21/12/2011
Liberté à profusion
Lorsque des députés s'intéressent à un sujet qu'ils ne connaissent pas, il n'est pas automatique qu'ils traduisent leur bonne intention de départ en projet inepte. Il suffirait qu'ils aient un minimum de raisonnement, de questionnement voire qu'ils consultent. Mais non, l'important c'est l'action, alors allons-y. La proposition de loi visant à instituer une certification des organismes de formation, confiée au service public d'orientation, ne prospèrera sans doute pas et c'est heureux. Mais elle traduit la méconnaissance profonde que nos gouvernants ont du système de formation, le poids des clichés et idées reçues et l'impréparation du travail parlementaire. L'exposé des motifs est calamiteux : la ritournelle des 50 000 organismes de formation qui transforment l'offre en maquis dans laquelle on ne peut se repérer nous est rechantée une fois de plus. L'idée de faire une analyse qualitative de ces organismes, de voir la réalité d'un peu plus près est une utopie. Il y en a trop on vous dit. A une époque, on reprocha à Mozart d'avoir "trop de notes" dans sa musique. Peut être trouvera-t-on qu'il y a trop de couleurs ou trop de coups de brosse dans De Kooning.

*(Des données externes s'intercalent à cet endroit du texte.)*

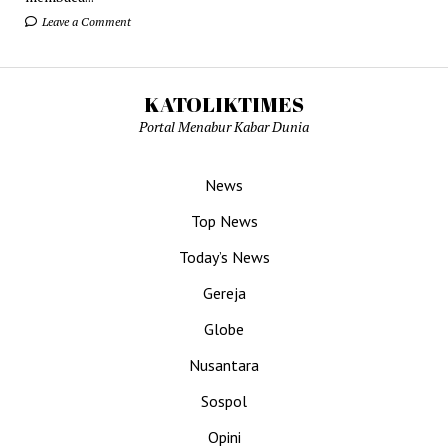
Leave a Comment
KATOLIKTIMES
Portal Menabur Kabar Dunia
News
Top News
Today’s News
Gereja
Globe
Nusantara
Sospol
Opini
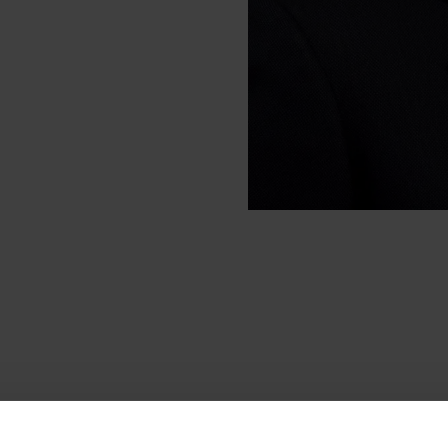
,
Alexandre de Rothschild
a commencé sa carrière en 2004 en ta
ate Equity,
à Londres, puis adjoint au directeur de la stratégie d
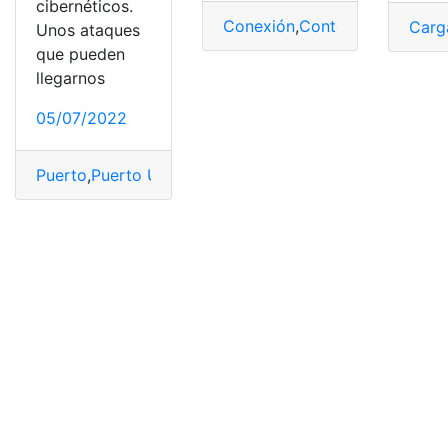
cibernéticos.
Conexión
,
Contenido
,
Puerto
,
S
Carg
Unos ataques
que pueden
llegarnos
05/07/2022
Puerto
,
Puerto USB
,
Red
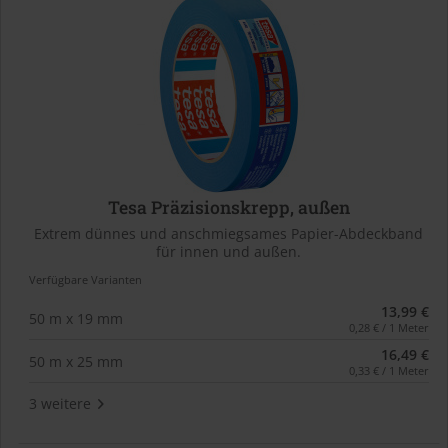
Tesa Präzisionskrepp, außen
Extrem dünnes und anschmiegsames Papier-Abdeckband
für innen und außen.
Verfügbare Varianten
13,99 €
50 m x 19 mm
0,28 € / 1 Meter
16,49 €
50 m x 25 mm
0,33 € / 1 Meter
3 weitere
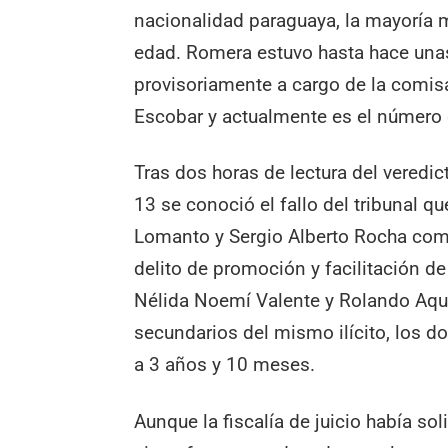
nacionalidad paraguaya, la mayoría
edad. Romera estuvo hasta hace un
provisoriamente a cargo de la comisa
Escobar y actualmente es el número do
Tras dos horas de lectura del veredic
13 se conoció el fallo del tribunal q
Lomanto y Sergio Alberto Rocha com
delito de promoción y facilitación de
Nélida Noemí Valente y Rolando Aq
secundarios del mismo ilícito, los do
a 3 años y 10 meses.
Aunque la fiscalía de juicio había so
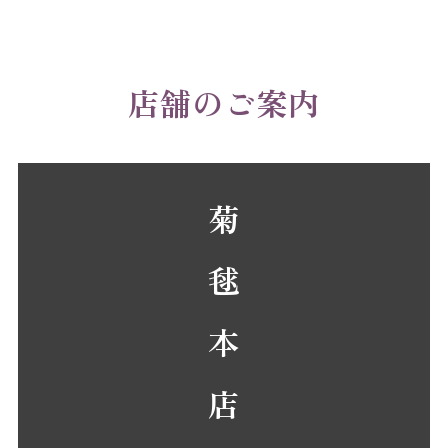
店舗のご案内
菊 毬 本 店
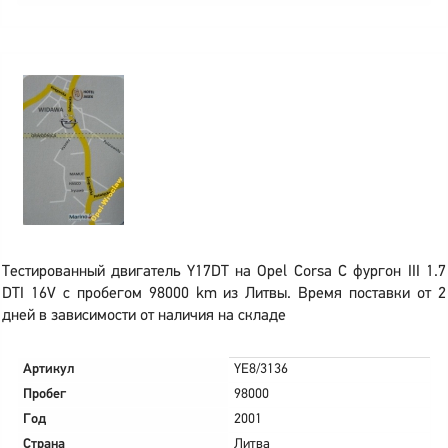
Тестированный двигатель Y17DT на Opel Corsa C фургон III 1.7
DTI 16V с пробегом 98000 km из Литвы. Время поставки от 2
дней в зависимости от наличия на складе
Артикул
YE8/3136
Пробег
98000
Год
2001
Страна
Литва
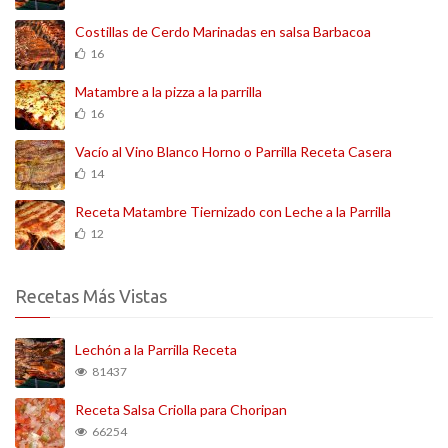
Costillas de Cerdo Marinadas en salsa Barbacoa
16
Matambre a la pizza a la parrilla
16
Vacío al Vino Blanco Horno o Parrilla Receta Casera
14
Receta Matambre Tiernizado con Leche a la Parrilla
12
Recetas Más Vistas
Lechón a la Parrilla Receta
81437
Receta Salsa Criolla para Choripan
66254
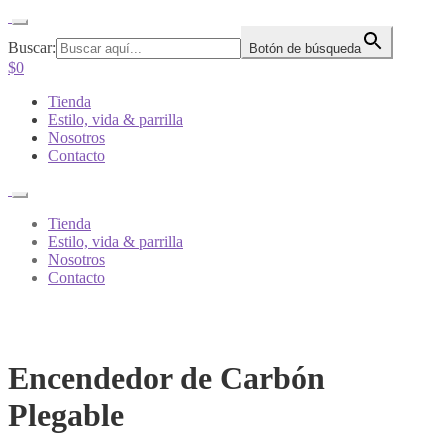
Buscar:
Botón de búsqueda
$
0
Tienda
Estilo, vida & parrilla
Nosotros
Contacto
Tienda
Estilo, vida & parrilla
Nosotros
Contacto
Encendedor de Carbón
Plegable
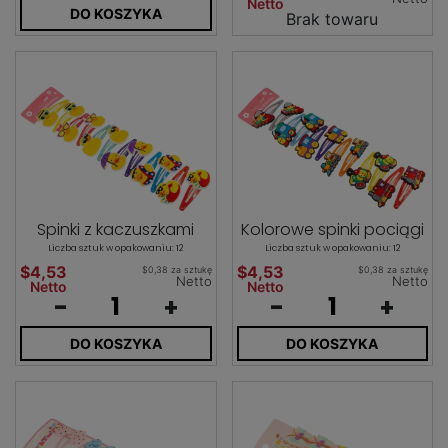
Netto
DO KOSZYKA
Brak towaru
Spinki z kaczuszkami
Kolorowe spinki pociągi
Liczba sztuk w opakowaniu: 12
Liczba sztuk w opakowaniu: 12
$4,53
$4,53
$0,38 za sztukę
$0,38 za sztukę
Netto
Netto
Netto
Netto
-
+
-
+
DO KOSZYKA
DO KOSZYKA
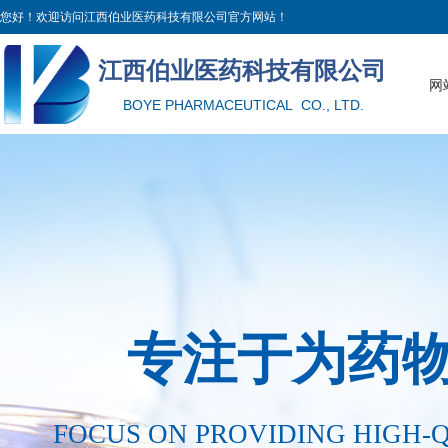
您好！欢迎访问江西伯业医药科技有限公司官方网站！
江西伯业医药科技有限公
司
网
BOYE PHARMACEUTICAL CO., LTD.
专注于为药
FOCUS ON PROVIDING HIGH-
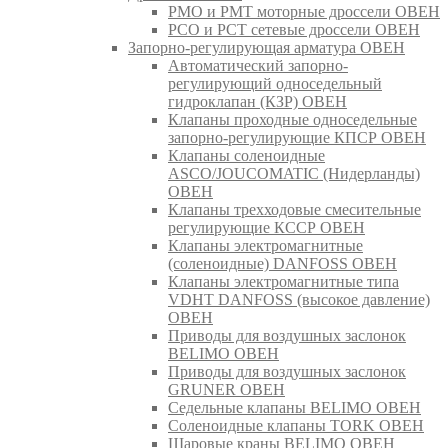
РМО и РМТ моторные дроссели ОВЕН
РСО и РСТ сетевые дроссели ОВЕН
Запорно-регулирующая арматура ОВЕН
Автоматический запорно-
регулирующий односедельный
гидроклапан (КЗР) ОВЕН
Клапаны проходные односедельные
запорно-регулирующие КПСР ОВЕН
Клапаны соленоидные
ASCO/JOUCOMATIC (Нидерланды)
ОВЕН
Клапаны трехходовые смесительные
регулирующие КССР ОВЕН
Клапаны электромагнитные
(соленоидные) DANFOSS ОВЕН
Клапаны электромагнитные типа
VDHT DANFOSS (высокое давление)
ОВЕН
Приводы для воздушных заслонок
BELIMO ОВЕН
Приводы для воздушных заслонок
GRUNER ОВЕН
Седельные клапаны BELIMO ОВЕН
Соленоидные клапаны TORK ОВЕН
Шаровые краны BELIMO ОВЕН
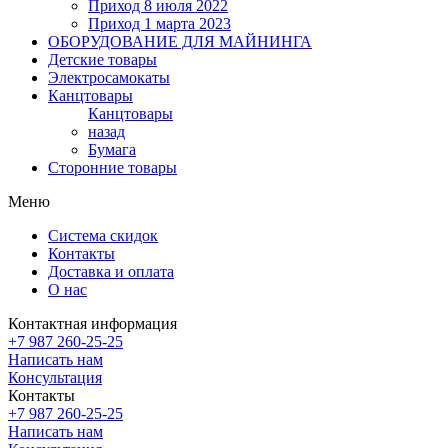
Приход 8 июля 2022
Приход 1 марта 2023
ОБОРУДОВАНИЕ ДЛЯ МАЙНИНГА
Детские товары
Электросамокаты
Канцтовары
Канцтовары
назад
Бумага
Сторонние товары
Меню
Система скидок
Контакты
Доставка и оплата
О нас
Контактная информация
+7 987 260-25-25
Написать нам
Консультация
Контакты
+7 987 260-25-25
Написать нам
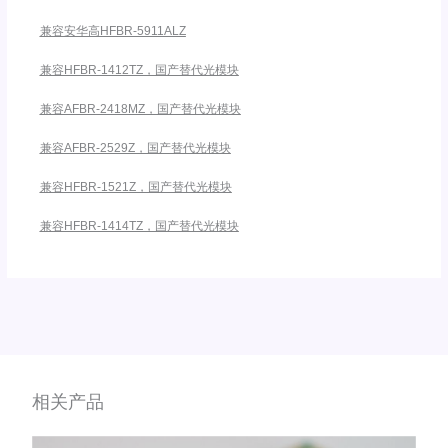
兼容安华高HFBR-5911ALZ
兼容HFBR-1412TZ，国产替代光模块
兼容AFBR-2418MZ，国产替代光模块
兼容AFBR-2529Z，国产替代光模块
兼容HFBR-1521Z，国产替代光模块
兼容HFBR-1414TZ，国产替代光模块
相关产品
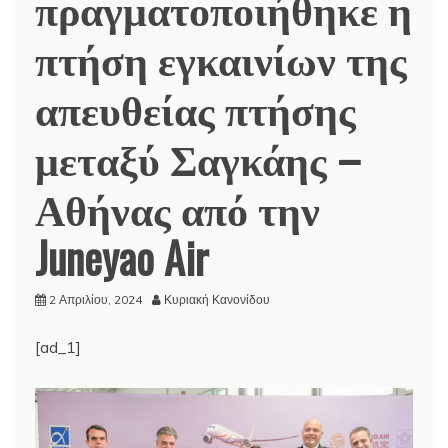
πραγματοποιήθηκε η
πτήση εγκαινίων της
απευθείας πτήσης
μεταξύ Σαγκάης –
Αθήνας από την
Juneyao Air
2 Απριλίου, 2024
Κυριακή Κανονίδου
[ad_1]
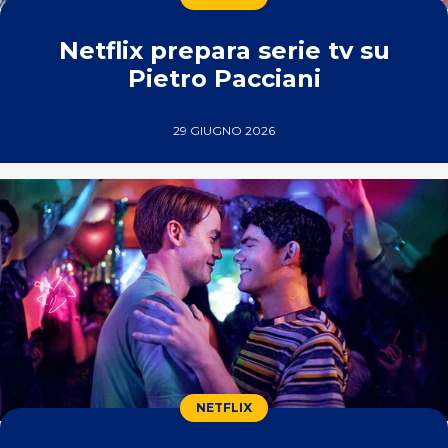
Netflix prepara serie tv su
Pietro Pacciani
29 GIUGNO 2026
NETFLIX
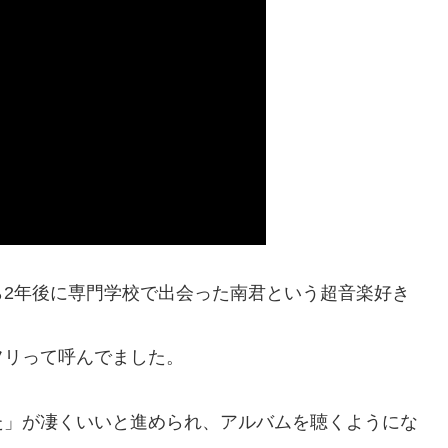
ら2年後に専門学校で出会った南君という超音楽好き
フリって呼んでました。
た」が凄くいいと進められ、アルバムを聴くようにな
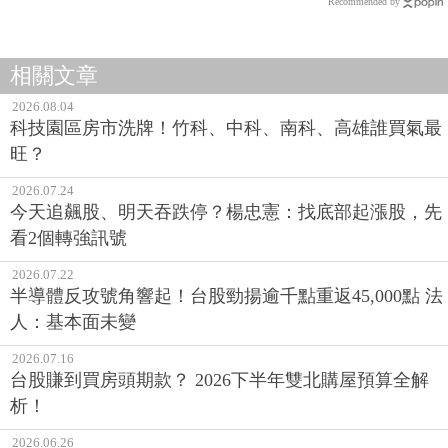
Recommended by
相關文章
2026.08.04
科技園區房市洗牌！竹科、中科、南科、高雄誰買氣最
旺？
2026.07.24
今天追飆股、明天吞跌停？楊忠憲：找底部起漲股，先
看2個轉強訊號
2026.07.22
半導體反攻號角響起！台股勁揚逾千點重返45,000點 法
人：基本面未變
2026.07.16
台股賺到買房頭期款？ 2026下半年雙北購屋預算全解
析！
2026.06.26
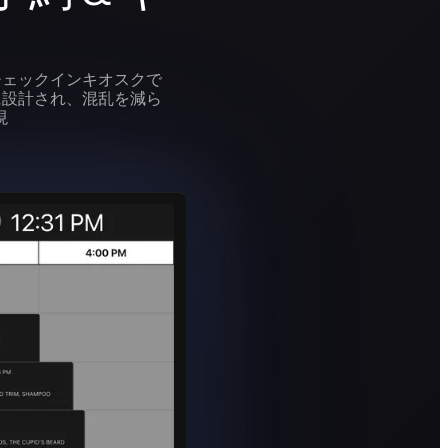
チェックインキオスクで
に設計され、混乱を減ら
現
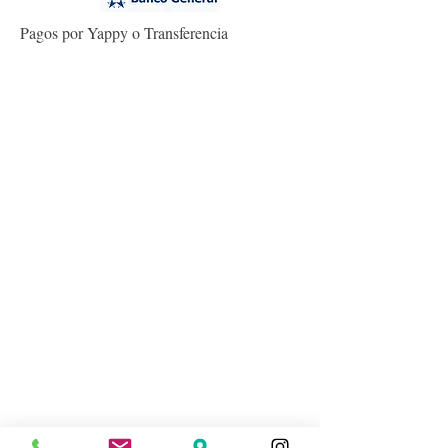
Pagos por Yappy o Transferencia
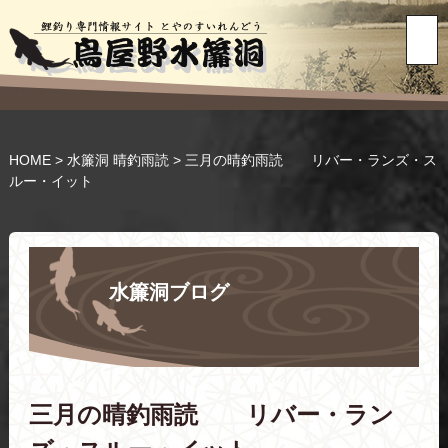
HOME
>
水簾洞 晴釣雨読
>
三月の晴釣雨読 リバー・ランズ・ス
ルー・イット
水簾洞ブログ
三月の晴釣雨読 リバー・ラン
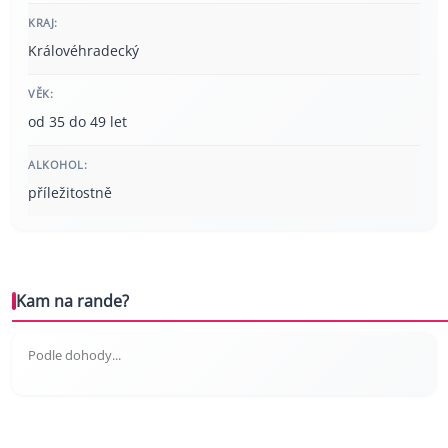
KRAJ:
Královéhradecký
VĚK:
od 35 do 49 let
ALKOHOL:
příležitostně
Kam na rande?
Podle dohody...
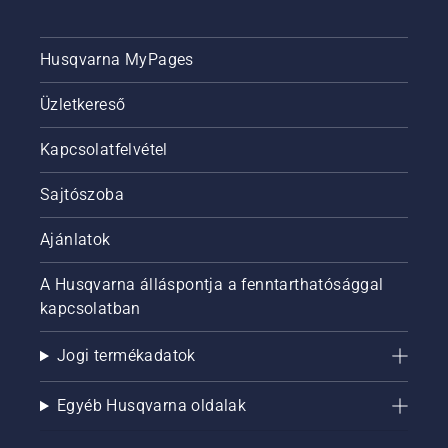
Husqvarna MyPages
Üzletkereső
Kapcsolatfelvétel
Sajtószoba
Ajánlatok
A Husqvarna álláspontja a fenntarthatósággal
kapcsolatban
Jogi termékadatok
Egyéb Husqvarna oldalak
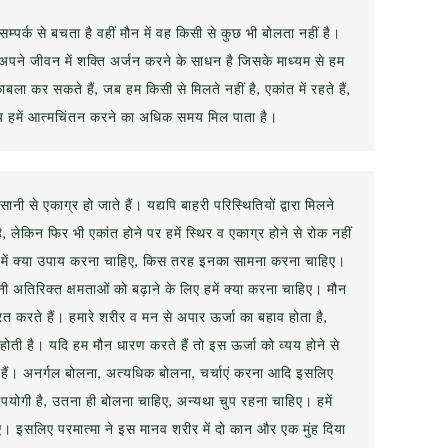
के सम्पर्क से बचता है वहीं मौन में वह किसी से कुछ भी बोलता नहीं है।
अपने जीवन में शक्ति अर्जन करने के साधन है जिसके माध्यम से हम
ाबला कर सकते हैं, जब हम किसी से मिलते नहीं है, एकांत में रहते हैं,
मय हमें आत्मचिंतन करने का अधिक समय मिल पाता है।
नी से एकाग्र हो जाते हैं। यद्यपि बाहरी परिस्थितियों द्वारा मिलने
है, लेकिन फिर भी एकांत होने पर हमें स्थिर व एकाग्र होने से रोक नहीं
 हमें क्या उपाय करना चाहिए, किस तरह इनका सामना करना चाहिए।
ी अतिरिक्त क्षमताओं को बढ़ाने के लिए हमें क्या करना चाहिए। मौन
ित करते हैं। हमारे शरीर व मन से अपार ऊर्जा का बहाव होता है,
यय होती है। यदि हम मौन धारण करते हैं तो इस ऊर्जा को व्यय होने से
ैं। अनर्गल बोलना, अत्यधिक बोलना, चर्चाएं करना आदि इसलिए
पयोगी है, उतना ही बोलना चाहिए, अन्यथा चुप रहना चाहिए। हमें
 इसलिए परमात्मा ने इस मानव शरीर में दो कान और एक मुंह दिया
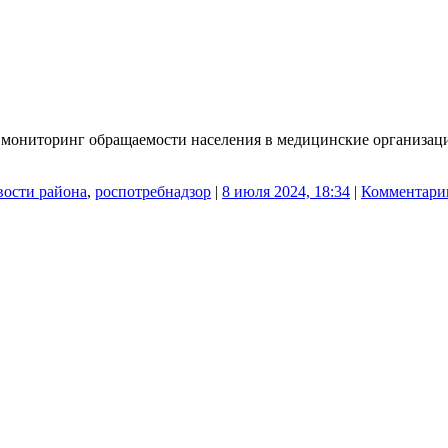
ся мониторинг обращаемости населения в медицинские организа
вости района
,
роспотребнадзор
|
8 июля 2024, 18:34
|
Комментари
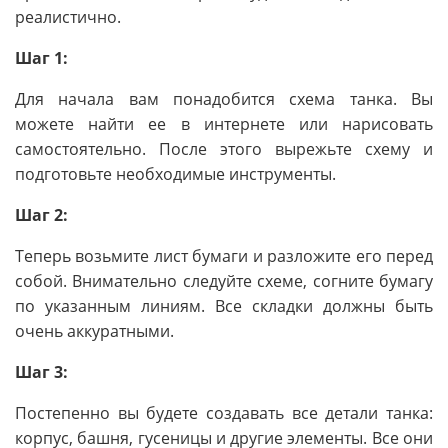
реалистично.
Шаг 1:
Для начала вам понадобится схема танка. Вы
можете найти ее в интернете или нарисовать
самостоятельно. После этого вырежьте схему и
подготовьте необходимые инструменты.
Шаг 2:
Теперь возьмите лист бумаги и разложите его перед
собой. Внимательно следуйте схеме, согните бумагу
по указанным линиям. Все складки должны быть
очень аккуратными.
Шаг 3:
Постепенно вы будете создавать все детали танка:
корпус, башня, гусеницы и другие элементы. Все они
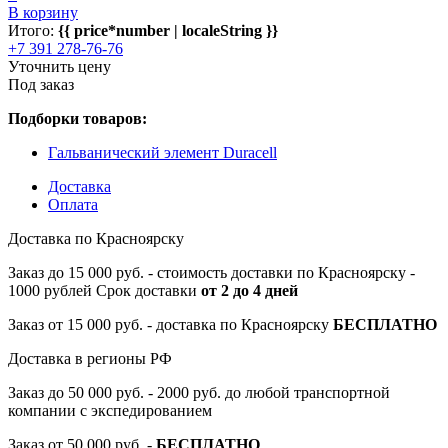
В корзину
Итого:
{{ price*number | localeString }}
+7 391 278-76-76
Уточнить цену
Под заказ
Подборки товаров:
Гальванический элемент Duracell
Доставка
Оплата
Доставка по Красноярску
Заказ до 15 000 руб. - стоимость доставки по Красноярску -
1000 рублей Срок доставки
от 2 до 4 дней
Заказ от 15 000 руб. - доставка по Красноярску
БЕСПЛАТНО
Доставка в регионы РФ
Заказ до 50 000 руб. - 2000 руб. до любой транспортной
компании с экспедированием
Заказ от 50 000 руб. -
БЕСПЛАТНО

De Kooning - Composition - 1955
Que tous les CFA soient organismes de formation, toutes les Universités, toutes les chambres de commerce et de métiers, tous les organismes dépendant d'organisation professionnelle, tous les formateurs indépendants, toutes les auto-écoles, etc. Où se situe le problème ? Depuis des années, les pouvoirs publics ne rêvent que de contrôler l'offre. On se pince en lisant l'exposé des motifs : "En l'absence de toute labellisation ou certification, l'apport d'une valeur ajoutée pour les entreprises ou les salariés n'est en rien garantie". Informons nos députés qu'il existe 14 000 certifications, mais le chiffre va leur faire peur, qu'il existe de multiples labels (OPQF, ISO...) et que ce ne sont jamais les organismes que l'on certifie, cela n'aurait guère de sens, mais les formations. Quant au fait de confier au service public d'orientation qui n'a pas terminé de se constituer le soin de labelliser pour garantir la valeur ajoutée, on est curieux de voir la phase opérationnelle (c'est une manière de parler). Tout ceci n'est guère sérieux et augure mal des projets qui risquent de fleurir à l'approche de la présidentielle. Quand l'incompétence s'allie avec l'effet d'annonce et l'urgence électorale le pire est à craindre. Mais tout ceci, qui se perdra sans doute en route, ne serait pas si grave si la crainte du nombre, de la profusion, de la multiplicité ne suscitait systématiquement ce réflexe pavlovien des dirigeants: trop c'est trop. Peut être que le plus inquiétant dans cette affaire, c'est que la profusion est signe de liberté et que sous couvert de rationaliser, de maîtriser, de contrôler, de diriger et finalement de décider pour tout et pour tous où se trouve le bonheur, il semble que ce soit la liberté libre qui insupporte.